Why are marketers forced to be so short sighted? 

Please keep in mind that I don’t have confirmation that the program is indeed being canceled – my intel here is a short exchange with an employee who may have been misinformed. But, it did get me thinking about marketing and how focused on the short-term marketers are forced to be. Sure, measuring the impact of a marketing program like this is hard. Maybe the short-term ROI of program is limited (although our exit bill was ~$120), but Home Depot execs shouldn’t discount the fact that the program fosters a bunch of little do-it-yourselfers who become Home Depot brand advocates at the tender age of 5.Before canceling this program to save costs, Home Depot needs to examine the impact:

  • According to Home Depot’s website, an average of 75 kids/store attend the workshops each month. With 2100 stores (and an average of 1.5 kids/adult), that’s 105,000 adults in the store on the 1st Saturday of the month that likely wouldn’t have been there otherwise. Now assume that 10% of those adults spend $100. That’s $1,050,000 each month. Now, consider the flip side, cancel the program and the parents don’t come in and spend – that’s an annual loss of $12.6 million.

  • It’s also not unreasonable in the least to think that the program has some additional brand impact on the parents of these kids. Again, let’s conservatively assume that 10% of the parents make one additional trip to Home Depot and spend $100. That’s another $1,050,000 per year.

  • Home Depot says that over 17.5 million projects have been completed in the workshops since 1997. I’m sure there are quite a bit of repeat visitors so let’s assume that the program has reached 6 million kids since it was initiated. That’s a lot of brand advocates with future purchasing potential. Once again, take a conservative assumption: let’s say 1% of those kids grows up to spend $300/year. That’s $18,000,000 per year (in today’s money).

Starts to add up, doesn’t it? Now, I don’t know much about Home Depot’s business or have any insight to average order size and that sort of thing so it’s hard to go on, but I think I’ve made my point. I wonder if the execs are evaluating the program based on costs and fluffy returns or quantifying the fact that the program:

  • Drives traffic into the store.

  • Yields (by my back of the napkin estimate) $13.7 million/year now.
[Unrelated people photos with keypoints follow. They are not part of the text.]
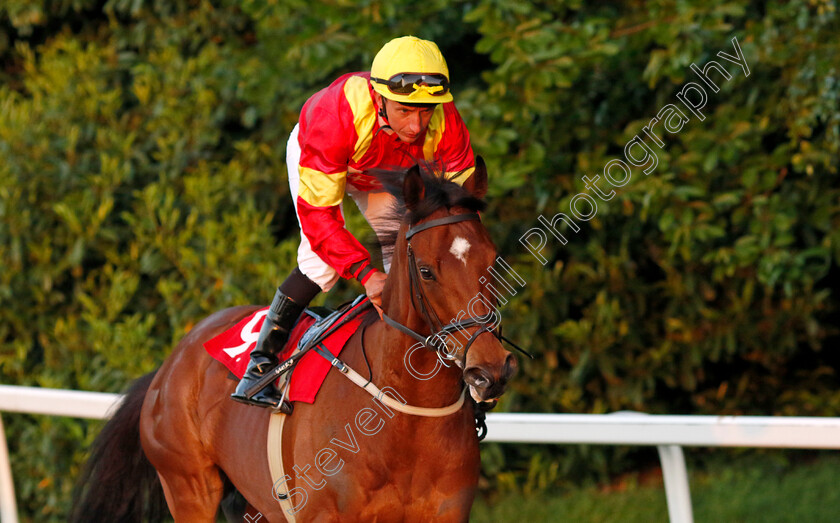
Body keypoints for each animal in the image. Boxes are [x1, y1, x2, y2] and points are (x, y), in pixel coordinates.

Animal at [72, 161, 516, 523]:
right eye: (426, 271)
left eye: (493, 261)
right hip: (188, 487)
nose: (490, 370)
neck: (404, 419)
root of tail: (169, 366)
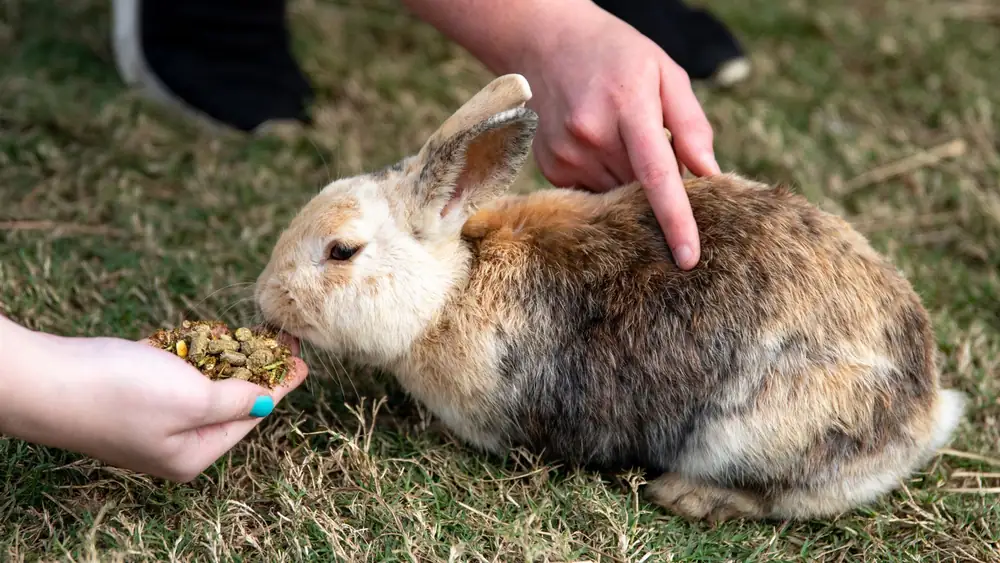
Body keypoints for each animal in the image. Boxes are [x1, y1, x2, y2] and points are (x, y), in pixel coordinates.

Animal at [255, 74, 967, 523]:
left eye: (342, 252)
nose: (265, 300)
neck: (452, 289)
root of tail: (926, 406)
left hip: (756, 433)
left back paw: (688, 498)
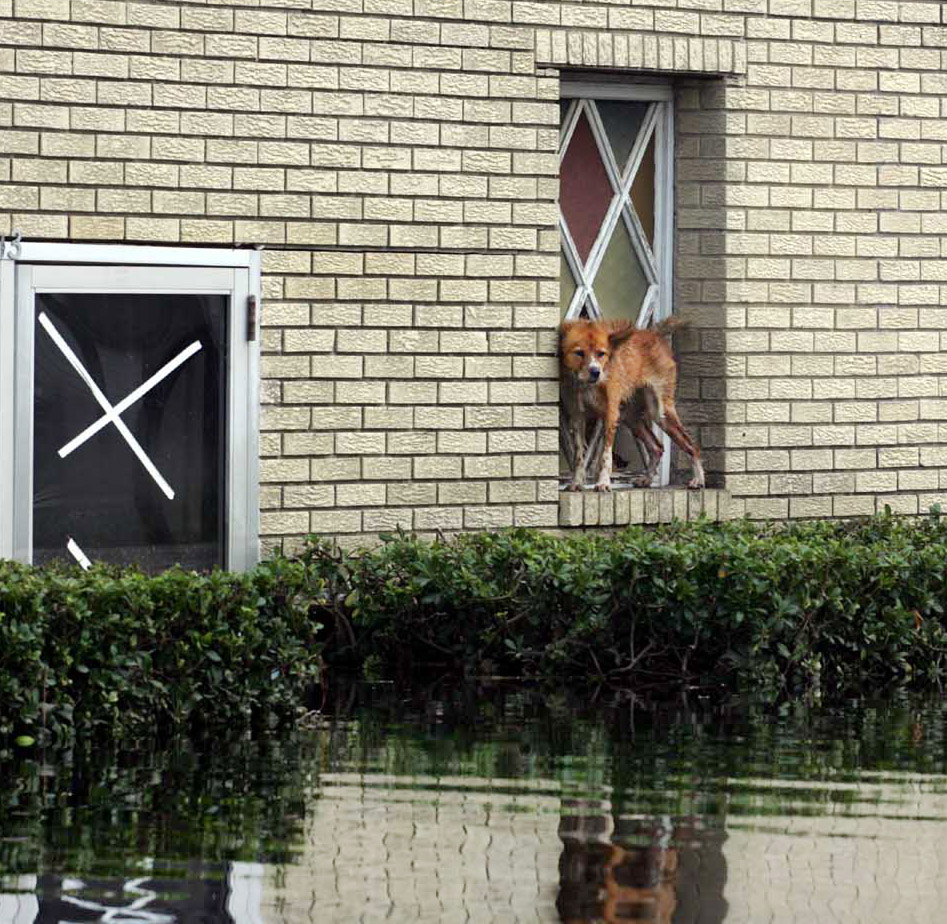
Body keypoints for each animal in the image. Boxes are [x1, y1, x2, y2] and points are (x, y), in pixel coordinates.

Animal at [560, 316, 708, 490]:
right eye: (579, 353)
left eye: (601, 353)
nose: (596, 372)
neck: (588, 386)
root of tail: (653, 334)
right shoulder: (577, 417)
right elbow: (579, 456)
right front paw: (576, 482)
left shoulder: (610, 415)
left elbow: (605, 455)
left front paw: (603, 482)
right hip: (632, 418)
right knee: (657, 447)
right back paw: (647, 479)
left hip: (660, 413)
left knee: (691, 445)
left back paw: (698, 479)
  • Creates future buyers.

I sure hope the marketing folks at Home Depot are presenting the powers that be with numbers and not just shrugging their shoulders about the value of the program. Even though some of the numbers may not be auditable based on available data, I’ve always found that presenting numbers based on realistic (i.e., totally believable estimates) is a very powerful tool for getting senior executives on board with a marketing strategy or a program idea.